黒い遺体
「ご遺体は、どんなご様子だったの?」
お兄ちゃんが日曜日の夕方、突然やってきた。と言っても、そんな予感がしてお兄ちゃんの大好きなポテトサラダを作っていた。
「発見できたけど、もう亡くなっていた」
そう電話があったのは、土曜日のこと。
お兄ちゃんに捜索協力の依頼があったときには、すでに四日が経過していた。お兄ちゃんは関係者から情報を聞き取り、おそらくはこの地点が遭難地点であろうという一点を絞り込み山に入った。沢に降りていく急な斜面をロープで結わえた彼はくだっていく。そのために日頃から彼は並々ならぬトレーニングを積んでいる。

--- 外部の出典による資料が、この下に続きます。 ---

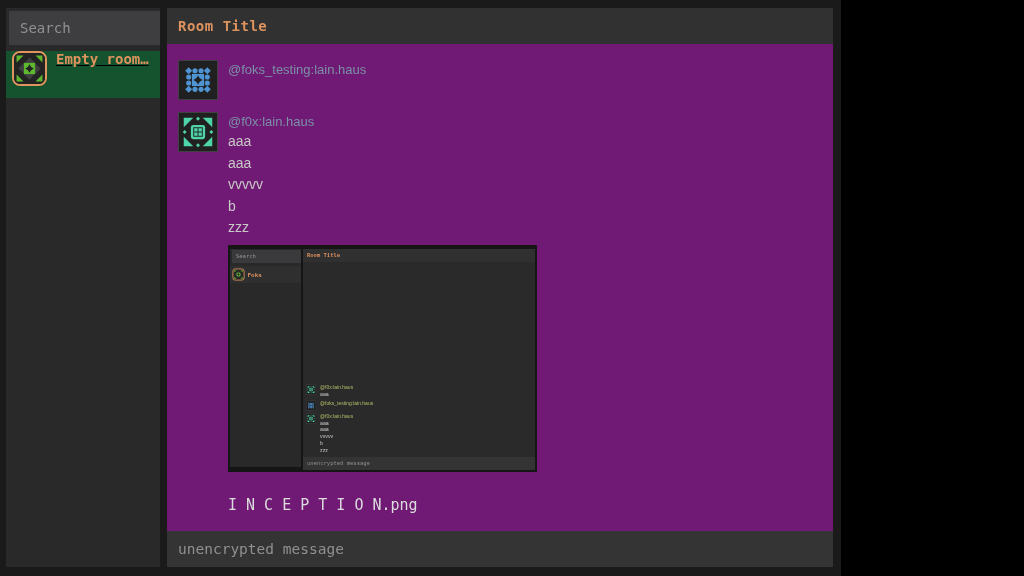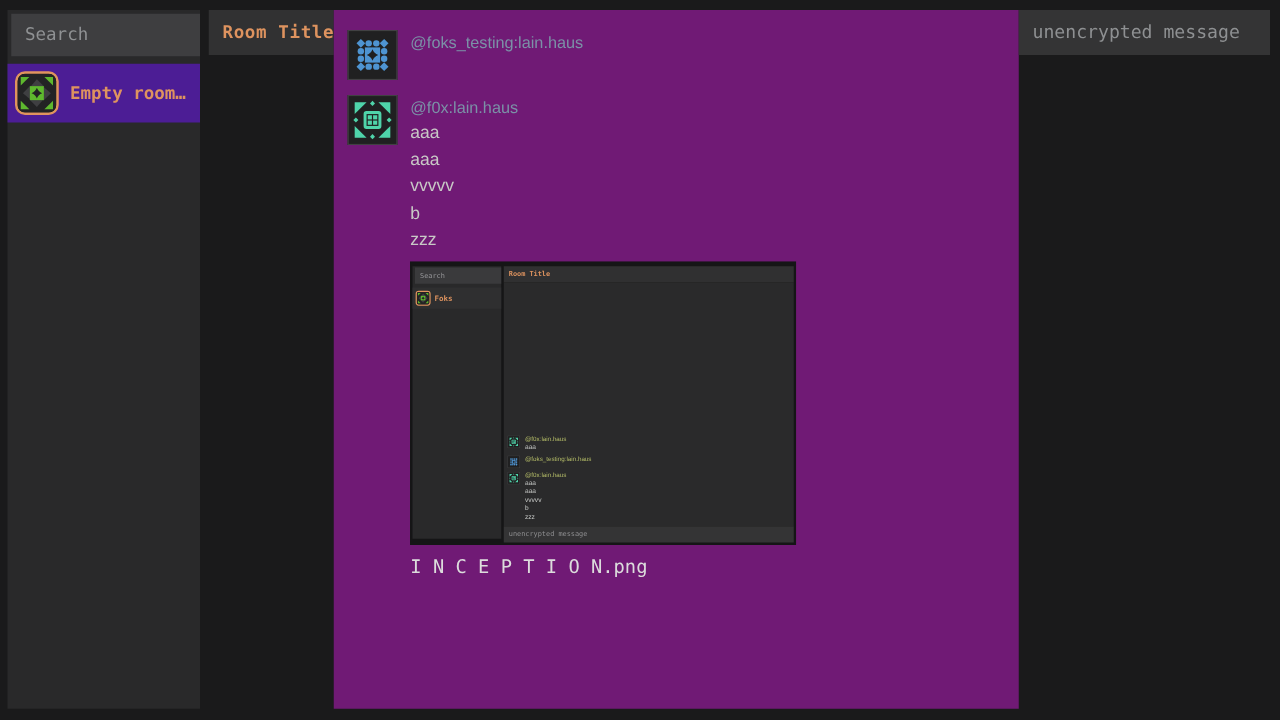--- a/index.html
+++ b/index.html
@@ -1,48 +1,48 @@
 <!DOCTYPE html>
 <html><head>
 <meta charset="utf-8">
 <style>
   * { margin:0; padding:0; box-sizing:border-box; }
   html,body { background:#000; }
   body { font-family:"Liberation Sans", sans-serif; }
-  .screen { position:relative; width:1024px; height:576px; background:#1a1a1b; overflow:hidden; }
+  .screen { position:relative; width:841px; height:576px; background:#1a1a1b; overflow:hidden; }
   .app { position:absolute; left:6px; top:8px; right:8px; bottom:9px; display:flex; }
 
   
   .sidebar { width:154px; flex:none; background:#29292a; margin-right:7px; }
   .search-input { display:block; width:calc(100% - 3px); margin:3px 0 0 3px; height:34px;
     background:#3e3e40; border:0; outline:none; color:#c8c8c6;
     font:14px "DejaVu Sans Mono", monospace; padding-left:11px; }
   .search-input::placeholder { color:#8f9193; }
-  .room-item { margin-top:6px; height:47px; background:#4c1d95; display:flex; align-items:center; cursor:pointer; }
+  .room-item { margin-top:6px; height:47px; background:#14532d; display:flex; cursor:pointer;text-decoration:underline; }
   .room-avatar { width:35px; height:35px; flex:none; margin-left:6px; border:2px solid #e0945e;
     border-radius:8px; background:#232324; overflow:hidden; }
   .room-avatar svg { display:block; width:100%; height:100%; }
   .room-label { margin-left:9px; color:#de935f; font:bold 14px "DejaVu Sans Mono", monospace;
     white-space:nowrap; overflow:hidden; }
 
   
-  .main { flex:1; display:flex; flex-direction:row; min-width:0; }
+  .main { flex:1; display:flex; flex-direction:column; min-width:0; }
   .room-header { height:36px; flex:none; background:#313132; display:flex; align-items:center; padding-left:11px; }
   .room-title { color:#de935f; font:bold 14px "DejaVu Sans Mono", monospace; letter-spacing:0.5px; }
   .messages { flex:1; background:#701a75; overflow:hidden; }
 
   .message { display:flex; margin:12px 0 0 11px; }
   .message.first { margin-top:16px; }
   .msg-avatar { width:40px; height:40px; flex:none; border:1px solid #414143; background:#202021; }
   .msg-avatar svg { display:block; width:100%; height:100%; }
   .msg-content { margin-left:10px; min-width:0; }
   .sender { font-size:13px; line-height:18px; color:#7b91a7; margin-top:1px; }
   .msg-line { font-size:14px; line-height:21.5px; color:#c8c8c6; }
   .file-label { font:15px "DejaVu Sans Mono", monospace; line-height:22px; color:#dcdcdc; }
-  .caption { font:15px "DejaVu Sans Mono", monospace; line-height:22px; color:#dcdcdc; margin-top:6px; }
+  .caption { font:15px "DejaVu Sans Mono", monospace; line-height:22px; color:#dcdcdc; margin-top:22px; }
 
   .composer-bar { height:36px; flex:none; }
   .composer-input { display:block; width:100%; height:36px; background:#343435; border:0; outline:none;
     color:#c8c8c6; font:14.5px "DejaVu Sans Mono", monospace; padding-left:11px; }
   .composer-input::placeholder { color:#8e9092; }
 
   
   .attachment { position:relative; margin-top:6px; width:309px; height:227px; overflow:hidden; cursor:pointer; }
   .mini { position:absolute; left:0; top:0; width:618px; height:454px; background:#151516;
     transform:scale(0.5); transform-origin:0 0; }

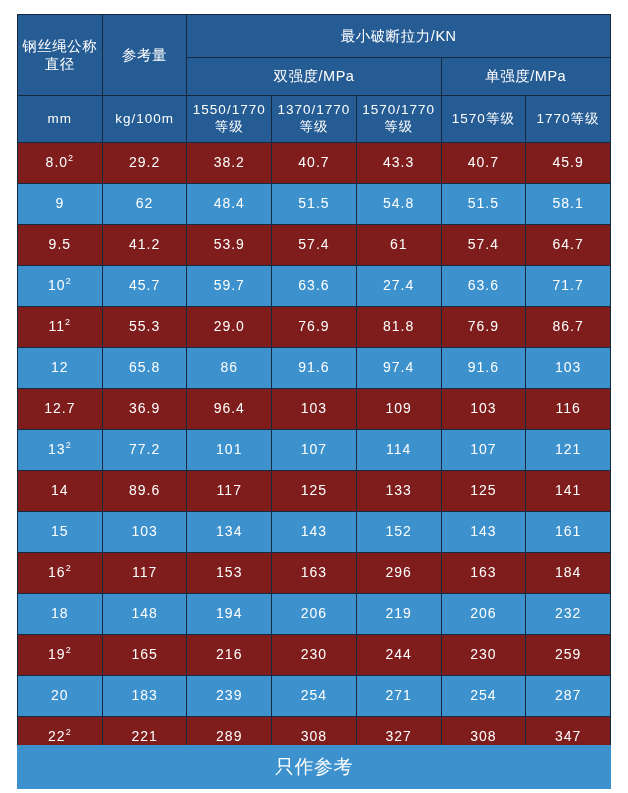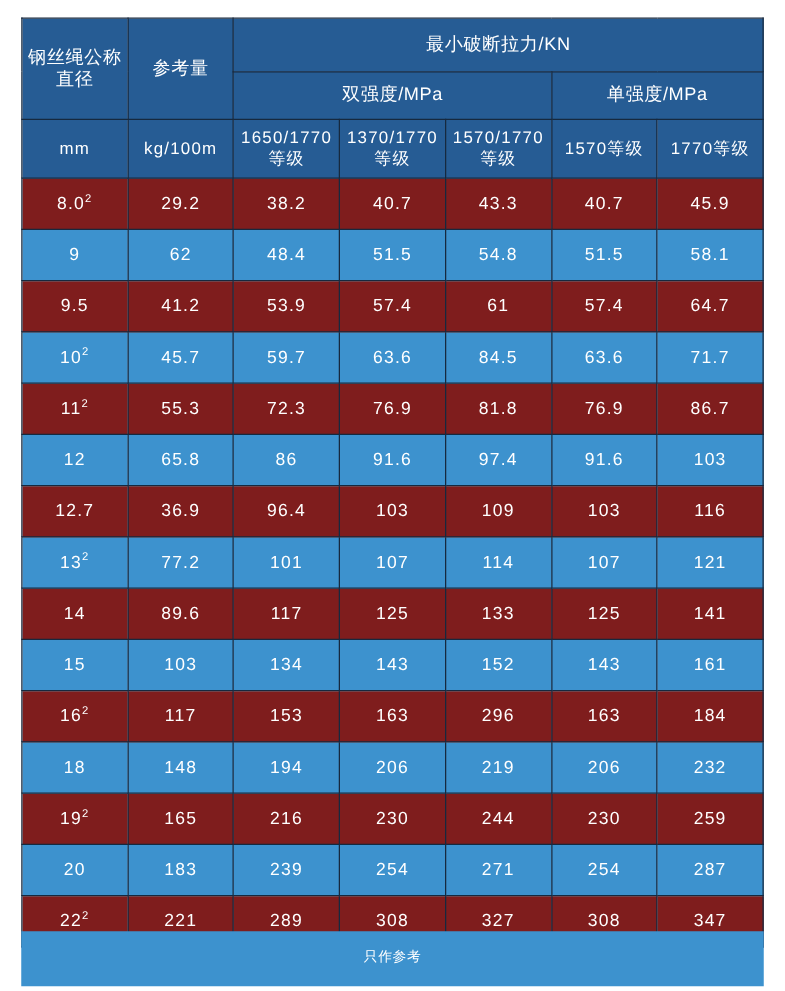--- a/index.html
+++ b/index.html
@@ -77,21 +77,21 @@
     left: 17px;
     top: 745px;
     width: 594px;
     height: 44px;
     background: #3d92ce;
     color: #ffffff;
     display: flex;
     flex-direction: row;
     align-items: center;
     justify-content: center;
-    font-size: 11px;
+    font-size: 19px;
     line-height: 1.45;
     letter-spacing: 0.5px;
     box-sizing: border-box;
   }
   .footer-line { display: block; }
 </style>
 </head>
 <body>
 
 <div class="page">
@@ -104,21 +104,21 @@
           <th class="hd hd-cjk corner-1" rowspan="2">参考量</th>
           <th class="hd hd-cjk" colspan="5">最小破断拉力/KN</th>
         </tr>
         <tr class="h-r2">
           <th class="hd hd-cjk" colspan="3">双强度/MPa</th>
           <th class="hd hd-cjk" colspan="2">单强度/MPa</th>
         </tr>
         <tr class="h-r3">
           <th class="hd-unit">mm</th>
           <th class="hd-unit">kg/100m</th>
-          <th class="hd-unit">1650/1770等级</th>
+          <th class="hd-unit">1550/1770等级</th>
           <th class="hd-unit">1370/1770等级</th>
           <th class="hd-unit">1570/1770等级</th>
           <th class="hd-unit">1570等级</th>
           <th class="hd-unit">1770等级</th>
         </tr>
       </thead>
       <tbody id="spec-body">
           <tr class="light">
             <td>8.0<sup>2</sup></td>
             <td>29.2</td>
@@ -144,28 +144,28 @@
             <td>57.4</td>
             <td>61</td>
             <td>57.4</td>
             <td>64.7</td>
           </tr>
           <tr class="dark">
             <td>10<sup>2</sup></td>
             <td>45.7</td>
             <td>59.7</td>
             <td>63.6</td>
-            <td>84.5</td>
+            <td>27.4</td>
             <td>63.6</td>
             <td>71.7</td>
           </tr>
           <tr class="light">
             <td>11<sup>2</sup></td>
             <td>55.3</td>
-            <td>72.3</td>
+            <td>29.0</td>
             <td>76.9</td>
             <td>81.8</td>
             <td>76.9</td>
             <td>86.7</td>
           </tr>
           <tr class="dark">
             <td>12</td>
             <td>65.8</td>
             <td>86</td>
             <td>91.6</td>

ああ…。いた。遺体は山肌にもたれるように腰を下ろしていた。
「どんな表情?」と私が尋ねると、彼はふっと遠くを眺めるような目をした。
「お母さん。表情なんてないよ。真っ黒。そもそも目がないの。皮膚がないの。何もないの。鳥と獣、虫が…。まあ、自然の摂理に従ってね。あるのは登山道具と着ていたものだけ。あとは、闇だ」
闇。という言葉がずんと胸に響いた。そもそも美しい死なんてない。これが死の現実。
「でも、山で遭難するって、ある意味本人にとって本望なんじゃないかしら」
すると、彼は即座に否定した。
「お母さん、それは違うよ。山に入ったら無事に下山することを、僕たちは一番大切にしているんだよ。まあ、お母さんの言ってることがあながち間違いとは言えないんだけど。確かに冒険って、そういうものを孕んでいる。だけど、もう一度言うよ。僕たちは、絶対に生きて帰ることを前提として山に登るんだ」
お兄ちゃんにそう強く言われると、私は黙るしかなかった。真剣に山と向き合っている人間に、向き合ってない人間が何も言えない。
遺体を発見したのがもう日が沈むころで、ヘリコプターは引き上げた後。翌日、沢伝いに麓まで下すことになった。遺体は遺体袋にしっかりと入れられた。
翌朝、厳重に包んだ遺体の一部が破損していた。お兄ちゃんたちは遺体にもう一度手を合わせてから遺体袋にロープを幾重にもかけ皆で曳いて沢を下った。途中、幾度もかなり大きな落石があり皆に危険は差し迫った。
ポテトサラダをぺろりと平らげたお兄ちゃんに、まるちゃんが寄り添っていた。お兄ちゃんの疲れ切った心を癒すのは、まるちゃんにお任せだ。
帰り際、玄関で不思議な靴を履きながらお兄ちゃんがポツリと言った。
「におい、におい、なんだよ。いつも。死臭。これなんだよ。いつまでも鼻の奥に残るんだよ。どうやっても取れないんだよ。これがね…」
ため息をつきながら靴を履き終えると、「じゃあ!」と彼はちょっと手を挙げた。胸板の厚さと、腕の筋肉の盛り上がりが、Tシャツから弾けそうだった。
お兄ちゃんの体つきは元々、私そっくりだった。薄っぺらでひょろりとしていた。それがいつの間にか逞しくなっていた。今のような体に鍛え上げるには強い信念が必要。そうしなければならないことが彼の人生にも起きたのだ。私も、体の方は薄っぺらのひょろりだけど、心は鍛えて々強くなった。そうしなければならないことが起きた。
まるちゃんはお兄ちゃんのお見送りもしないで、いじけて部屋の隅っこに蹲っていた。このごろ、まるちゃんいつもそうだ。
お兄ちゃん、お疲れさま。それに応えるようにテールライトが二回光った。とそのとき、白いカサブランカが闇に浮かび上がった。手を伸ばそうとすると、花被片がひらひらと散ってその匂う香がお兄ちゃんを包んでいた。